Muito em breve, o debate programático-eleitoral estará na ordem do dia. Com base no desempenho dos governos petistas e naquilo que foi anunciado pela direção do programa de Lula através da grande imprensa, é possível levantar a seguinte questão: qual a natureza de tal programa?

De acordo com os argumentos petistas, combater a exclusão ocasionada pelo desemprego de massas exigiria um nível máximo de “eficiência” na gestão de um Estado regulador cada vez mais “complexo” e, ao mesmo tempo, mais “econômico”. Somente com a retomada econômica em termos capitalistas seria possível pensar na inclusão, por meio deste Estado “eficiente”, dos setores da classe atingidos pelo desemprego.

Melhores salários ou políticas compensatórias?

A mudança no eixo das práticas políticas petistas, nestes termos, é flagrante. Ao invés de reivindicar melhores salários passou progressivamente a defender políticas sociais compensatórias para as parcelas da classe trabalhadora que perdiam o emprego por conta dos sucessivos ajustes neoliberais. No âmbito destas políticas compensatórias, o Programa de Renda Mínima (RM) ocupa um espaço central.

####

CONJUNTO DE TAREFAS:
1. No texto sobre o programa petista, qual programa ocupa um espaço central entre as políticas compensatórias?
2. Retome o texto sobre o programa petista e continue-o a partir da última frase.

####

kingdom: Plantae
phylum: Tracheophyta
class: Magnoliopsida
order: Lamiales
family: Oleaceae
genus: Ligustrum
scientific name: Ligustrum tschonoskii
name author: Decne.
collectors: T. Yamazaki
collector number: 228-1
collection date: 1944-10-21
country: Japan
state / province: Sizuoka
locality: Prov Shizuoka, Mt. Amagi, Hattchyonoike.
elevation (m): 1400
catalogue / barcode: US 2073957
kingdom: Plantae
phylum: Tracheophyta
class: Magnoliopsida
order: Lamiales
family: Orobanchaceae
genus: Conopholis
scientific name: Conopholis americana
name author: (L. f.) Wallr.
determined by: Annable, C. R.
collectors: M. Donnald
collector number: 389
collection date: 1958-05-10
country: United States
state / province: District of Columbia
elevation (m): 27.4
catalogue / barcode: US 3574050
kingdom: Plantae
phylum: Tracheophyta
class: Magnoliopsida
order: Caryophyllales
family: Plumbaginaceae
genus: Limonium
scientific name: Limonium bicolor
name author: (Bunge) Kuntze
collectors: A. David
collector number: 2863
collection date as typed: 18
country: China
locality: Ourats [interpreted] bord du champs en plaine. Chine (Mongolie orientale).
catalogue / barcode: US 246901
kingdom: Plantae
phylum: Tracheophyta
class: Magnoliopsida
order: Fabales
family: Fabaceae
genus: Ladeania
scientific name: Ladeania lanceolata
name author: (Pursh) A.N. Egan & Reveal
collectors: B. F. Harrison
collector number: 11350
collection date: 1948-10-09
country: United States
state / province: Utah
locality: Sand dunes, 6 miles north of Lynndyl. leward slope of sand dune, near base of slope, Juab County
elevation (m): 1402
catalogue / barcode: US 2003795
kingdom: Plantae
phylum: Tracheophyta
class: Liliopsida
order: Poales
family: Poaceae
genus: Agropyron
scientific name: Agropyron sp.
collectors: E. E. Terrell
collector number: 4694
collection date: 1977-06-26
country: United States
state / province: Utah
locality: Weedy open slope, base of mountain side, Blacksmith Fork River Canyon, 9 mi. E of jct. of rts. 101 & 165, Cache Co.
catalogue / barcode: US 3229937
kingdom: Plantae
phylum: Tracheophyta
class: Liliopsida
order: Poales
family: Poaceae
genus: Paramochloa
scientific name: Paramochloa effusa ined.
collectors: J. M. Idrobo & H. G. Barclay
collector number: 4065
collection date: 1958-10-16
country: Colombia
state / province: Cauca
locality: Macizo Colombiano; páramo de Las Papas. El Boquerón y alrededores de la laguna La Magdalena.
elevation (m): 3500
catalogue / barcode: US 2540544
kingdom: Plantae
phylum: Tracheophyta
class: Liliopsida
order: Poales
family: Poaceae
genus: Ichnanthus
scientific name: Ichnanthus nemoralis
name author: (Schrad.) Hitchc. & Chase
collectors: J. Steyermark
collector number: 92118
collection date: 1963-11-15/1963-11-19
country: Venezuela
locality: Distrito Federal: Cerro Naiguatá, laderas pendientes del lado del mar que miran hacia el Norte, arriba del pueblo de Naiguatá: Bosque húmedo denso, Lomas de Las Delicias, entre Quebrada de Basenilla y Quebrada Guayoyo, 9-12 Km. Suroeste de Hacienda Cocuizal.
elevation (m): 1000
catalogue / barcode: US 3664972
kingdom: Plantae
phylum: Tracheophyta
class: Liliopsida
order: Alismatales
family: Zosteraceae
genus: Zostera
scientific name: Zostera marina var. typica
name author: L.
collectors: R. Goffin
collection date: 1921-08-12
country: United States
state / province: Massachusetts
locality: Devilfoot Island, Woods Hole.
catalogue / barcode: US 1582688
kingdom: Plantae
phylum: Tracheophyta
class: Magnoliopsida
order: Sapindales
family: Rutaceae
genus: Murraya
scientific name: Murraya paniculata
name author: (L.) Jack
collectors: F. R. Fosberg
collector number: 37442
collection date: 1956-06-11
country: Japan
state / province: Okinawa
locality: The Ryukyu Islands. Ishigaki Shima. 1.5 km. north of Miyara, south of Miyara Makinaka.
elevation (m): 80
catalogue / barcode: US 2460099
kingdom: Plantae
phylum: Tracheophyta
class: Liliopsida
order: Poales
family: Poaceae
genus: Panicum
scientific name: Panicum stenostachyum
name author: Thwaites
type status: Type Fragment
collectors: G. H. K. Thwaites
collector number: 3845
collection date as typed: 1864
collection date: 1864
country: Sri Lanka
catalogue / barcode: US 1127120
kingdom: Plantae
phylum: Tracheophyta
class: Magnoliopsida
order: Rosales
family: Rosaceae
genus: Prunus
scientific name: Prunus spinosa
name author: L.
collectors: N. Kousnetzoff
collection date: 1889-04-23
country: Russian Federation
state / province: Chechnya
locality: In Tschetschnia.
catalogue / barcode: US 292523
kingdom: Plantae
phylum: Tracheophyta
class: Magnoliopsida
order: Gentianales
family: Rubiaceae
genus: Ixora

####

RESPOSTAS POR TAREFA:
1. O Programa de Renda Mínima (RM).

2.
De início, é preciso dizer que, do ponto de vista histórico, experiências não-contributivas de distribuição de renda não constituem novidade alguma. As mais expressivas remontam ao pós-1929 americano e alguns projetos em países escandinavos. A grande novidade reside no fato, segundo o qual de “última linha de proteção social” – complementar e nunca suplementar às garantias salariais –, de a RM ter se transformado, na prática, em “principal instrumento de justiça social”.

Maior defensor da RM no Brasil, o senador Eduardo Suplicy em seu livro Renda de Cidadania: A Saída é pela Porta coleciona uma infinidade de argumentos, dos mais diferentes intelectuais e líderes políticos, em favor da RM. Economistas como Galbraith (ex-assessor Kennedy) e Hayek e Friedman (pais do neoliberalismo), Roosevelt, Luther King e Gandhi, são invocados com o objetivo de justificar a RM petista.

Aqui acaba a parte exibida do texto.